According to our records, Gregory Tomczyszyn was employed by Air Master Corporation on July 9, 1981 and last worked September 9, 1981. His employer made contributions to the Fund for a period of six months following his last day of work, which is the required amount.
These contributions would have provided Mr. Tomczyszyn with coverage for death benefits up to June 30, 1982. Since Gregory died after the last day of eligibility, the Health and Welfare Fund cannot be responsible for a death benefits payment to his beneficiaries.
If further information is needed regarding the above matter, please contact our office.
[13] Indeed, at oral argument, counsel for the Fund candidly conceded this point.
[14] This court's decision in Allen v. Atlantic Richfield Retirement Plan, 480 F. Supp. 848 (E.D.Pa. 1979), aff'd Mem., 633 F.2d 209 (1980), is not to the contrary. In that case, the widow of a deceased employee sought death benefits, claiming that an ERISA plan violated fiduciary and contractual obligations because of the plan's failure to advise her husband of his need to make a timely election of benefits. Because the plaintiff's contractual claim rested on her interpretation of one provision of the plan's benefit book, I ruled that she could not ignore other provisions in the book which negated the plan's alleged duty to advise. I also rejected the plaintiff's argument that the plan had assumed a duty to counsel her husband.

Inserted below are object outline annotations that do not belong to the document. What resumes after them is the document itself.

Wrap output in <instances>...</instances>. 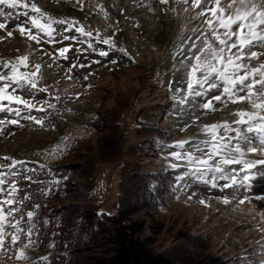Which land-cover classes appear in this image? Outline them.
<instances>
[{
	"label": "rangeland",
	"instance_id": "obj_1",
	"mask_svg": "<svg viewBox=\"0 0 264 264\" xmlns=\"http://www.w3.org/2000/svg\"><path fill=\"white\" fill-rule=\"evenodd\" d=\"M28 2H35L55 19L78 21L80 26L93 33L90 39L74 30L64 31L63 25H56L58 33L56 40L60 41L59 43L42 41L36 44L15 30V25L22 23L25 18L20 17L17 20L13 10L0 6L4 13L13 12L8 23V29L13 31L12 37H8L6 31L0 30V62H14L19 56H28V71L34 70V66L40 64L42 76L38 86L47 88V92H37L34 102L39 104L48 99L55 105V108H49L47 112L33 110L31 113L44 118L43 126L23 119L22 117L28 114L27 110L21 113V117L0 111V119L4 120V124L0 126L2 129L0 164L7 166L11 159L24 161L23 165L16 167L15 177L8 178L9 180L14 178L19 189L17 203L12 207L20 209L16 214L17 218L23 215L26 219L27 212H34L35 246L27 251L31 261L43 264L40 263L41 259L54 248L50 247L53 245L52 226L46 221H39V217L46 212L47 204L52 206L60 201L62 205L70 204L72 208L73 203L92 201L99 204L100 211L112 213L115 210L118 192V165L126 158L133 161L141 159L142 162L157 160L156 163L159 164L160 160L154 155L130 156L124 155L123 150L127 145L138 147L145 142L143 136H138L132 131L134 116L141 121H152L154 120L152 106H156L158 112L163 113L164 102L168 98L177 101L179 96L183 95L175 92L180 85L185 86L182 83L185 78L184 68L179 63L181 57H176L178 63H174V68L181 70L179 74L166 73L171 68L164 66L165 41L169 40V44H174L177 51V46L189 43V37L195 39L191 29L194 26L202 27V24L200 20L194 19V11L185 13L183 8L186 5L178 4L175 0H170L168 4H160L158 0H28ZM190 3L191 0L189 6ZM172 8L176 11H171ZM3 20L4 17H0V22ZM97 35L105 39L111 37L113 44L100 43L96 39ZM65 36L74 39H63ZM89 43L92 47H88ZM65 46H71V50L66 54L67 59L59 57L57 53L58 49ZM252 50L264 53V46L258 45ZM100 51H106L108 55L100 56L98 54ZM261 59L264 60V56ZM251 63L257 64V61L253 60ZM168 75L173 76L170 81L166 80ZM85 76L88 78L85 79ZM173 78L175 83H172ZM22 94L25 98L30 95L27 91ZM217 94H220L219 91L213 90L207 97L190 98L187 104H178V114L196 124L198 133L193 132L195 129L188 128L189 126L176 130L171 144L192 141L186 148L194 147L199 141L192 138L199 135L202 139L205 138L201 134L204 124L225 120L231 122L237 117L230 113L238 109L252 110L247 101L240 104L228 102L227 107L213 101L219 110H203L201 105L209 97ZM55 97L59 99L56 100ZM99 102L122 114L123 149L118 161L115 163L99 161L94 180L88 178L86 174L77 172L64 199L58 200L47 195L46 191L45 194V189L41 185L47 175V165L67 160L68 149L77 141L81 142L83 147L81 162L82 156L95 153L98 148L96 139L109 134L108 131H104V127L96 131L91 126L96 120L94 106ZM10 119H18L19 124H9ZM169 119V116L165 118V125H168ZM157 141L159 144L160 141ZM146 144L144 145L149 147L150 142ZM256 144H259L258 140ZM147 151L149 155L154 153L152 148H147ZM4 157L10 159L4 160L2 159ZM248 158L264 159V152L250 154ZM173 160L184 167L182 169L184 179L179 180L175 196H165L164 204L159 211L142 208L130 214L131 219H139L144 223L143 233L154 243L151 256L166 248L184 244L195 234L204 232L209 235V246L196 258L201 264H234L235 260L240 264H264V168L257 166L251 170L253 179L247 188H223L225 181H217L216 187L211 183L198 181L187 174L186 164L176 161L175 158ZM25 161L35 163L34 167L39 168L33 169L31 164L25 165ZM155 185L156 183H153L151 188L153 192ZM244 196L248 197V201L238 205L239 199ZM225 198L230 201L228 204L223 202ZM24 242L27 243V240ZM10 255L12 258L0 255V264H29V261L15 260L14 253ZM151 258H147L146 261Z\"/></svg>",
	"mask_w": 264,
	"mask_h": 264
},
{
	"label": "snow or ice",
	"instance_id": "obj_2",
	"mask_svg": "<svg viewBox=\"0 0 264 264\" xmlns=\"http://www.w3.org/2000/svg\"><path fill=\"white\" fill-rule=\"evenodd\" d=\"M175 2L186 5L183 8L185 13L194 11V19L200 20L202 24V27L194 26L191 29L195 39L189 37V43L177 46L178 50L173 55L174 61L176 57H181L179 63L185 73L182 81L185 86L175 89L176 93L183 94L179 96L177 103L185 105L190 98L207 97L213 90H218L220 94L209 97L201 105L203 110H219L213 101L223 104L224 107H227L228 102L240 104L247 101L252 110L238 109L230 113L237 117L231 122L225 120L204 124L201 128L204 139L194 147L188 148L186 145H191L192 141H180L171 146L173 149H179L172 151L171 155L176 161L186 164L187 174L198 181L211 183L216 187L217 181L222 180L225 181L223 188H247L253 179L251 170L257 166L264 168V159L248 158L250 154L264 152V60L261 59L264 53L252 50L258 45L264 46V0H191L190 6L189 0ZM158 3L168 4L170 0H158ZM0 6L13 10L17 20L20 17L25 18L22 23L15 25V30L36 44L42 41L59 43L60 41L56 40V25H63L64 31L74 30L86 38L93 37L92 31L85 30L78 21L55 19L35 2L0 0ZM197 9L199 11H196ZM171 11L175 12L176 9L172 8ZM12 15L13 12L4 13L0 9V17H4L3 22H0V30L6 31L8 37L13 35V31L8 29ZM63 39L74 37L65 36ZM96 39L105 45L113 44L111 37L105 39L97 35ZM88 47H92L91 43ZM70 50L71 46H65L58 49L57 53L59 57L67 59L66 54ZM98 54L108 55L106 51H100ZM125 54L127 55L126 52ZM253 60L257 61V64L251 63ZM28 61V56H19L14 62H0V69H3L0 71V111L21 117V113L27 110L28 114L22 118L43 126L44 118L31 113L33 110L47 112L49 108H55V105L48 99L39 104L34 102L35 94L46 93L47 88L38 86L42 76L41 65L36 64L34 70L28 71ZM87 78L85 76V79ZM25 91L30 94L28 98L22 94ZM55 99L58 100L59 97ZM8 123L17 125L19 120L10 119ZM3 124L4 120L0 119V126ZM23 164L24 161L16 159H11L7 166L0 164V255L12 258L10 254L14 253L17 261L37 264L30 260L27 251L35 246L34 212H27L26 219L23 215L17 218L16 214L20 209L12 206L17 203L19 189L14 178L8 179L15 177L16 167ZM233 165L238 167H231ZM181 166V163L171 164L173 169ZM247 201L248 197H241L238 205ZM223 202L228 204L230 201L225 198ZM24 240H27V243ZM42 259L46 261L47 257Z\"/></svg>",
	"mask_w": 264,
	"mask_h": 264
},
{
	"label": "trees",
	"instance_id": "obj_3",
	"mask_svg": "<svg viewBox=\"0 0 264 264\" xmlns=\"http://www.w3.org/2000/svg\"><path fill=\"white\" fill-rule=\"evenodd\" d=\"M168 41H165L167 50L164 49L166 52L164 66L171 68V72L166 73L177 75L181 70L174 68V63H178V59L175 61L173 59L176 47ZM172 77L168 75L166 80L170 81ZM172 80L174 81V78ZM164 106L163 113H159L156 106H152L154 114L152 121H141L134 116L132 131L138 136H143L145 142L142 140L143 145L138 147L127 145L123 150L124 155L130 156L154 155L160 160L159 164L156 163L157 160L142 162L141 159L133 161L126 158L118 165V192L115 210L112 213L100 211L99 204L92 201L73 203L72 208L70 204L62 205L60 201L52 206L47 204L46 212L39 217V221H46L52 226L54 248L46 255L47 260L41 259L40 263L201 264L196 258L209 246V235L204 232L197 233L184 244L166 248L151 256L154 243L151 238L144 235V223L130 217V214L137 209L151 208L159 211L164 204L165 196H175L184 167L175 169L171 167V164L175 163L171 153L178 149H173L171 146L174 144L170 141L176 130L186 126L195 129L193 132L198 133L196 124L178 114L176 99L168 98ZM94 112L96 120L91 126L96 131L104 127V131H108L109 134L98 137L96 139L98 148L95 153L82 156L81 162L83 147L82 143L77 141L68 149L67 160L47 165V175L41 185L47 195L54 196L58 200L64 199L70 191L72 178L77 172L86 174L88 178L94 180L99 161L114 163L118 161L123 149L122 114L114 108L103 106L102 102L95 104ZM168 116L169 123L165 125L164 120ZM200 137L202 139L199 135L192 140L200 142ZM157 140L160 141L159 144ZM148 141L149 147L146 144ZM147 148H152L154 153L149 155ZM28 164L36 166L33 162L25 161V165ZM36 168L39 167H34ZM54 181L59 183H53ZM153 183H156L154 192L151 189ZM149 257L152 258L146 261ZM234 264L240 263L235 260Z\"/></svg>",
	"mask_w": 264,
	"mask_h": 264
}]
</instances>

Moreover, I held that the plan did not breach its fiduciary duty by failing to provide the plaintiff's decedent individual assistance in qualifying for benefits. I found that a lucid description of members' obligations in a benefit book satisfied the trustees' fiduciary obligation.
The case at bar, however, involves not the plan's generalized fiduciary obligation to all employees, but the content of notice to be provided to individual participants and beneficiaries who have unsuccessfully invoked the plan's benefits. In addition, the plan's obligation to provide notice of appeal rights is specifically addressed by statute and regulations promulgated thereunder. My decision in Allen, therefore, is not precedent for permitting the trustees to rely on notice provided by the benefit book on the facts of this case.
[15] See Lucas v. Warner & Swasey Company, supra at 1075, n. 3.
[16] Health and Welfare Plan, 11.
[17] This is not a case, as was Goclowski, where the plaintiffs have made repeated attempts to secure the desired relief from nonjudicial sources, only to experience consistent rejection.